Lalu, apa yang membuat Banyuwangi berbeda dibanding daerah lain?


Festival Bukan Acara Tahunan, Tapi Ekosistem

Banyuwangi tidak memposisikan festival sebagai agenda seremonial tahunan. Festival diperlakukan sebagai ekosistem pariwisata dan budaya yang hidup sepanjang tahun.

Setiap event:

  • Terhubung dengan UMKM lokal
  • Menggerakkan seniman dan komunitas desa
  • Menjadi ruang promosi destinasi wisata sekitar

Pendekatan ini membuat festival Banyuwangi memiliki dampak nyata, bukan sekadar ramai sesaat.


Konsistensi Tema dan Identitas Budaya

Event unggulan seperti Banyuwangi Ethno Carnival dan Gandrung Sewu tidak pernah kehilangan identitas. Setiap tahun boleh berganti tema, tetapi akar budayanya tetap sama.

Ciri khas ini membuat tim kurator KEN mudah mengenali:

  • Narasi budaya yang kuat
  • Visual yang konsisten
  • Cerita lokal yang otentik

Banyak event gagal masuk KEN bukan karena kurang megah, tetapi karena kehilangan jati diri.
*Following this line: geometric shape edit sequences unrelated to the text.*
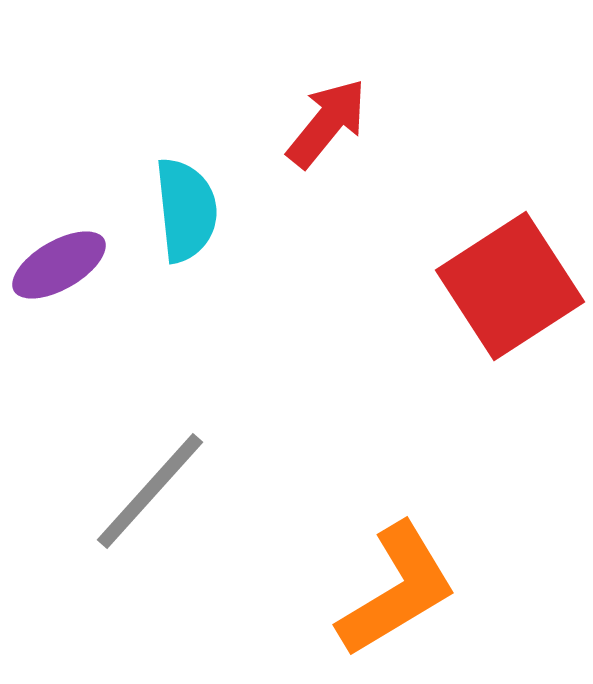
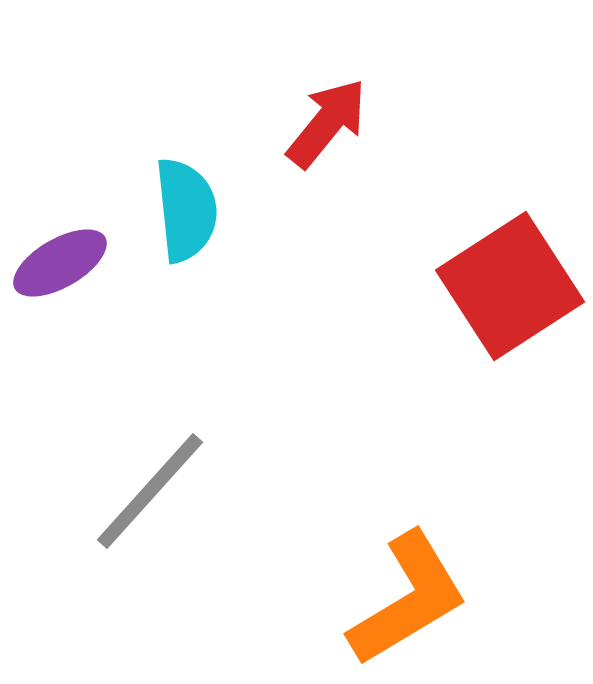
purple ellipse: moved 1 px right, 2 px up
orange L-shape: moved 11 px right, 9 px down
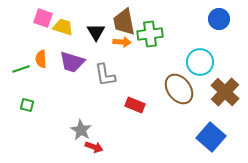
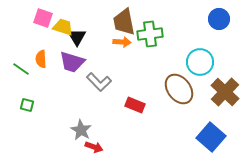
black triangle: moved 19 px left, 5 px down
green line: rotated 54 degrees clockwise
gray L-shape: moved 6 px left, 7 px down; rotated 35 degrees counterclockwise
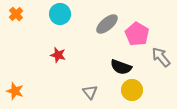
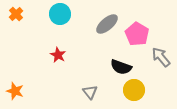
red star: rotated 14 degrees clockwise
yellow circle: moved 2 px right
Manajemen Event yang Profesional dan Terukur

Salah satu keunggulan Banyuwangi adalah tata kelola event yang rapi. Mulai dari perencanaan, pelaksanaan, hingga evaluasi pasca-acara, semuanya terdokumentasi dengan baik.

Hal ini memudahkan proses kurasi oleh Kementerian Pariwisata RI, karena data yang disajikan jelas dan terukur:

  • Jumlah pengunjung
  • Dampak ekonomi
  • Keterlibatan masyarakat

Event yang datanya rapi adalah event yang siap naik kelas.


Keberpihakan pada Masyarakat Lokal

Banyuwangi menjadikan masyarakat sebagai pelaku utama, bukan pelengkap. Penari Gandrung, perajin kostum, pelaku kuliner, hingga relawan mayoritas berasal dari warga lokal.

Model ini menciptakan:

  • Rasa memiliki terhadap event
  • Partisipasi yang berkelanjutan
  • Regenerasi pelaku budaya

Festival yang dirawat bersama masyarakat akan bertahan lebih lama dibanding event yang dikelola eksklusif.


Kepemimpinan Daerah yang Konsisten

Konsistensi Banyuwangi juga lahir dari kepemimpinan daerah yang memiliki visi jangka panjang terhadap pariwisata berbasis budaya. Pergantian program tidak membuat arah kebijakan berubah drastis.

Festival tidak diperlakukan sebagai proyek, melainkan sebagai:

  • Investasi sosial
  • Alat diplomasi budaya
  • Penggerak ekonomi lokal

Stabilitas visi inilah yang jarang dimiliki daerah lain.


Promosi Terintegrasi dan Storytelling Kuat

Banyuwangi piawai mengemas cerita. Setiap event tidak hanya dipromosikan sebagai tontonan, tetapi sebagai pengalaman budaya.

Promosi dilakukan melalui:

  • Media nasional dan lokal
  • Platform digital dan media sosial
  • Kolaborasi dengan komunitas kreatif

Cerita yang kuat membuat event Banyuwangi selalu relevan untuk diangkat ulang oleh media dan mesin pencari.


KEN Adalah Hasil, Bukan Target Utama

Bagi Banyuwangi, masuk KEN bukan tujuan akhir. Fokus utama tetap pada kualitas event dan manfaat bagi warga. Pengakuan nasional datang sebagai konsekuensi dari proses yang benar.

Inilah yang membuat Banyuwangi tidak hanya masuk KEN sekali, tetapi konsisten dari tahun ke tahun.


PENUTUP

Kunci konsistensi Banyuwangi di Karisma Event Nusantara terletak pada satu hal sederhana: merawat budaya dengan serius dan melibatkan masyarakat secara nyata. Ketika festival menjadi bagian dari kehidupan warga, pengakuan nasional hanyalah soal waktu.